If we check the repository (backend/chat_langchain/prompts.py), we find highly specific prompts used throughout the application pipeline:

  • Router Prompt: Decides if the question requires looking at the codebase or documentation.
  • Generate Queries Prompt: Takes the user's intent and forces the LLM to write 3 optimal semantic search queries.
  • Answer Prompt: The final prompt combining all the retrieved context.

Example: Coreference Resolution

If you ask: "Who created LangChain?" And then follow up with: "When was it created?"

The system performs Coreference Resolution. It looks at the chat history, understands that "it" refers to LangChain, and automatically rewrites the query to "When was LangChain created?" before performing the similarity search. Without this step, searching a vector store for "When was it created?" would return useless results.


Summary

The difference between our prototype and a production app lies in the intermediate steps.

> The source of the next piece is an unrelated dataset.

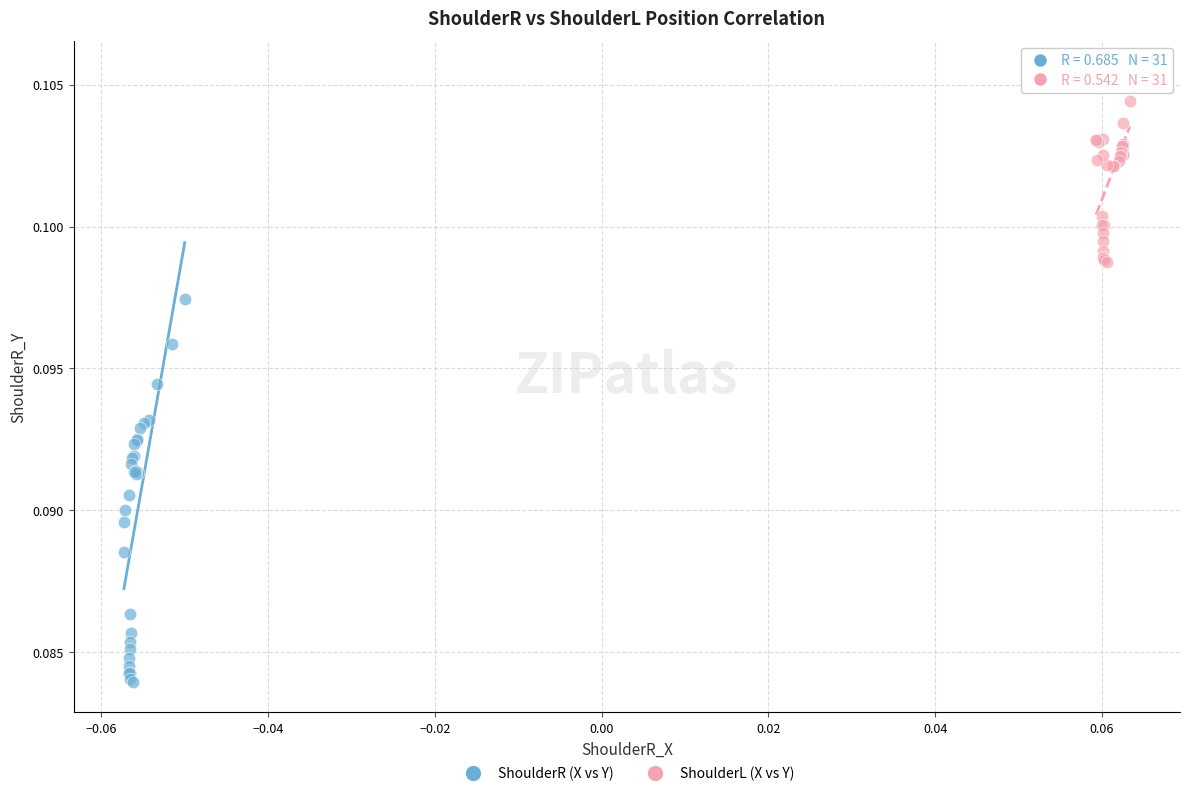

What are all the series names shown in the legend?

ShoulderR (X vs Y), ShoulderL (X vs Y)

Feature Prototype (Our App) Production (Chat LangChain)
Retrieval Single search based on user query Query Expansion (Sub-queries), Re-ranking
Context User prompt directly hits Vector Store Coreference Resolution (Contextual Rewriting)
Flow Control Prebuilt Agent (create_agent) Custom LangGraph State Machine
UI Synchronous Streamlit Streaming Generative UI (Next.js)
Multi-Agent No Yes (Routing between Code vs Docs)

We will learn how to build architectures identical to Chat LangChain natively in the dedicated LangGraph section of the course!